==== Exercise input

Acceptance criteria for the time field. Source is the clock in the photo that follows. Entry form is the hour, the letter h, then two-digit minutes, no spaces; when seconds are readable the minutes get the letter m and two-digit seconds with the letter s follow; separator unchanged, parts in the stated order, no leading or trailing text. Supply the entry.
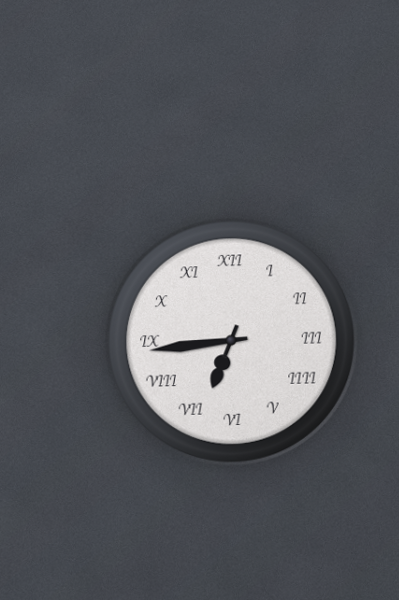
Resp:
6h44
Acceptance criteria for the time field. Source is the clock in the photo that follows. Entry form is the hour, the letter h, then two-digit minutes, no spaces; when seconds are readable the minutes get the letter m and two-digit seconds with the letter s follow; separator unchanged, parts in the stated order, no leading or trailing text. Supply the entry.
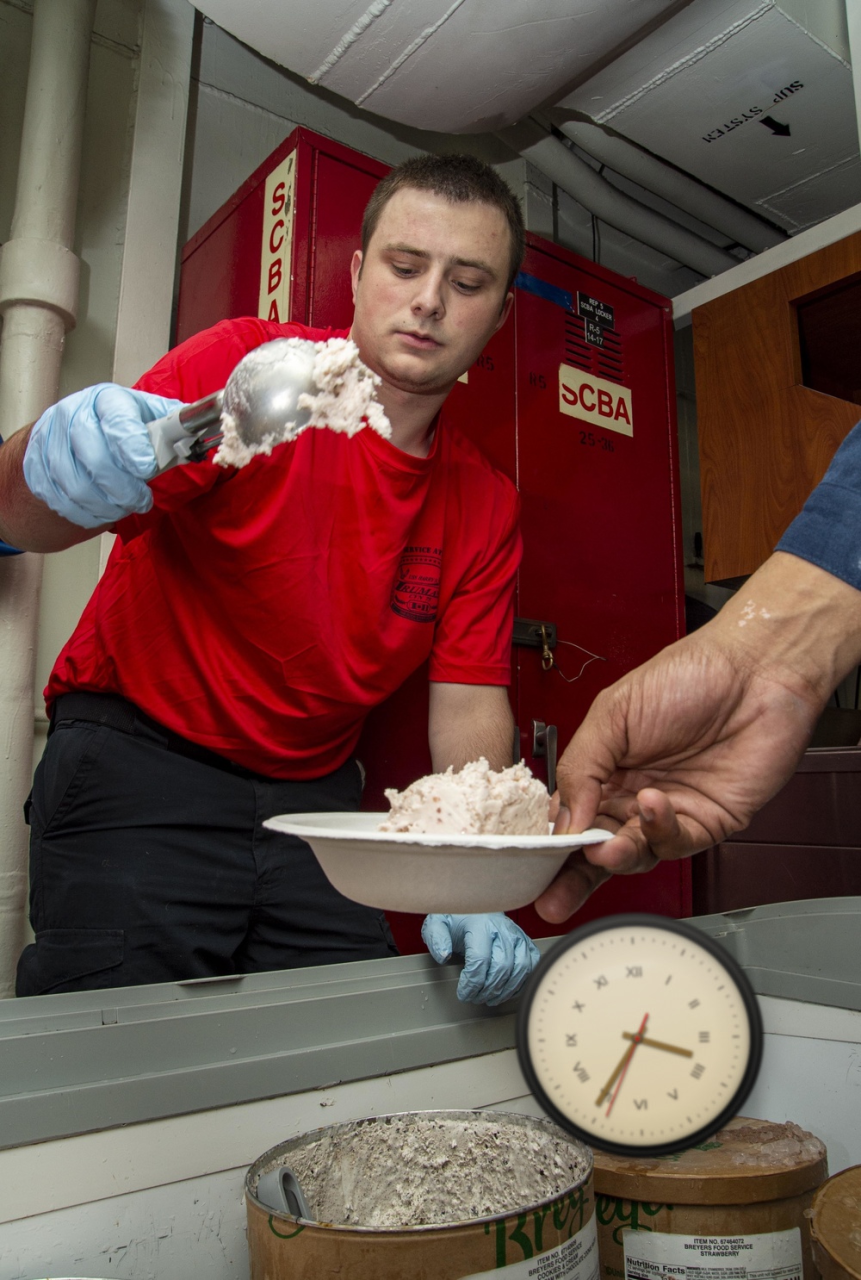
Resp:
3h35m34s
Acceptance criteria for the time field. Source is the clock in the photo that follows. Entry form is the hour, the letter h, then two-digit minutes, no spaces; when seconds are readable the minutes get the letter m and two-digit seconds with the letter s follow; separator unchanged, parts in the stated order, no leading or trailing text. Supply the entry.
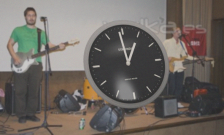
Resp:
12h59
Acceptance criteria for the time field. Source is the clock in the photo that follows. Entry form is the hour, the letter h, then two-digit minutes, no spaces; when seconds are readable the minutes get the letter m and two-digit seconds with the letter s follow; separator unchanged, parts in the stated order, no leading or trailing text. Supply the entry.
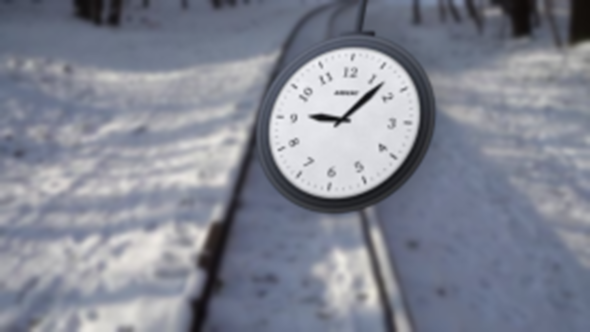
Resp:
9h07
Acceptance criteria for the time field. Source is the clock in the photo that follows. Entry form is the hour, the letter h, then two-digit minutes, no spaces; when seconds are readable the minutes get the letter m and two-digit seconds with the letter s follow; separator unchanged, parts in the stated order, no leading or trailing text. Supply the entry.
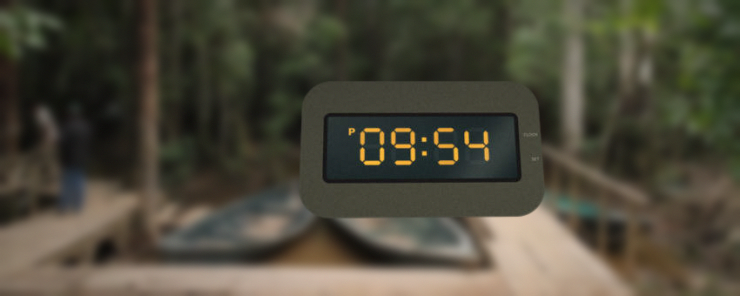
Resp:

========

▶ _What to produce_
Please reproduce the clock reading listing above, substituting "Provide the entry" for every "Supply the entry" and changing nothing else. Leave the pictures out.

▶ _Written reply_
Acceptance criteria for the time field. Source is the clock in the photo that follows. Entry form is the hour, the letter h, then two-digit minutes, no spaces; when seconds are readable the minutes get the letter m and two-digit seconds with the letter s follow; separator unchanged, parts in the stated order, no leading or trailing text. Provide the entry.
Resp:
6h44
Acceptance criteria for the time field. Source is the clock in the photo that follows. Entry form is the hour, the letter h, then two-digit minutes, no spaces; when seconds are readable the minutes get the letter m and two-digit seconds with the letter s follow; separator unchanged, parts in the stated order, no leading or trailing text. Provide the entry.
Resp:
3h35m34s
Acceptance criteria for the time field. Source is the clock in the photo that follows. Entry form is the hour, the letter h, then two-digit minutes, no spaces; when seconds are readable the minutes get the letter m and two-digit seconds with the letter s follow; separator unchanged, parts in the stated order, no leading or trailing text. Provide the entry.
Resp:
12h59
Acceptance criteria for the time field. Source is the clock in the photo that follows. Entry form is the hour, the letter h, then two-digit minutes, no spaces; when seconds are readable the minutes get the letter m and two-digit seconds with the letter s follow; separator unchanged, parts in the stated order, no leading or trailing text. Provide the entry.
Resp:
9h07
Acceptance criteria for the time field. Source is the clock in the photo that follows. Entry form is the hour, the letter h, then two-digit minutes, no spaces; when seconds are readable the minutes get the letter m and two-digit seconds with the letter s follow; separator unchanged, parts in the stated order, no leading or trailing text. Provide the entry.
Resp:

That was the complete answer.